In the legal action, the aforementioned institutional investors claimed that offering documents provided to investors in connection with the sale of the aforementioned bonds contained statements about the securities that were false and misleading, the media outlet reported. More specifically, the suit claimed that the communications asserted that the financial instruments were both low risk and high quality.
Alleged misstatements about bonds
“As a result of the untrue statements and omissions, plaintiffs and the class purchased certificates that were far riskier than represented, not of the ‘best quality’ and not equivalent to other investments with the same credit ratings,” the group of institutional investors wrote in their legal complaint, according to the news source.

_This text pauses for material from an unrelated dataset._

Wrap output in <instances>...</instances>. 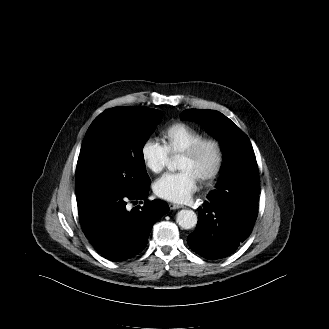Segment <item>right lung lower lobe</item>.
I'll return each instance as SVG.
<instances>
[{"instance_id": "1", "label": "right lung lower lobe", "mask_w": 329, "mask_h": 329, "mask_svg": "<svg viewBox=\"0 0 329 329\" xmlns=\"http://www.w3.org/2000/svg\"><path fill=\"white\" fill-rule=\"evenodd\" d=\"M148 192L149 185L136 193L97 186L77 195L82 230L105 258L123 261L141 252L154 223L168 213L166 202L145 200ZM138 199L144 205L128 211L127 202Z\"/></svg>"}]
</instances>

The plaintiffs claimed that while nearly all the certificates were cut to junk grade, roughly 92 percent of them held a rating of AAA at one time, Reuters reported.

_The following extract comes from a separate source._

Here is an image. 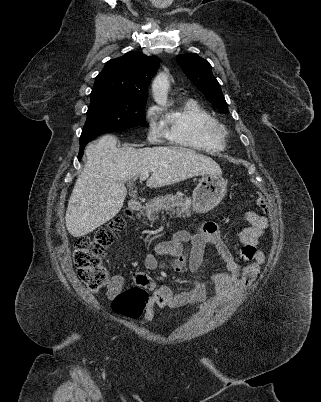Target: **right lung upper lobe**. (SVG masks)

By filing the lawsuit, the plaintiffs made an effort to hold Bear Stearns strictly liable and negligent for the losses suffered, even though the major financial services firm was not accused of fraud, according to the news source.
JPMorgan Chase and Bear Stearns
JPMorgan Chase bought Bear Stearns for roughly $1.5 billion at a time when the smaller financial firm was losing lenders and clients, and completed its acquisition of Bear Stearns after the Federal Reserve consented to taking over a $30 billion portfolio of mortgage-backed securities held by the struggling firm, Bloomberg reported.
Jamie Dimon, CEO of JPMorgan Chase, has stated that when his company bought Bear Stearns, he anticipated the losses associated with the transaction would total as much as $10 billion, according to the news source. However, he said in 2012 that if he had known how much the deal would cost, he might not have agreed to it.
“The plaintiffs claimed that while nearly all the certificates were cut to junk grade, roughly 92 percent of them held a rating of AAA at one time.”
To resolve the case, the parties involved in the securities class action supplied each other with documents and information, and went on to engage in mediation with The Honorable Daniel Weinstein presiding as mediator. The parties came to an agreement and executed a binding term sheet with the material terms of the class action settlement after engaging in considerable negotiations.
Currently, it is now up to the court to approve the settlement and the plaintiffs to complete their ongoing diligence before Jan. 31, 2015. If the court does decide to approve the proposed agreement, this action will resolve the lawsuit entirely.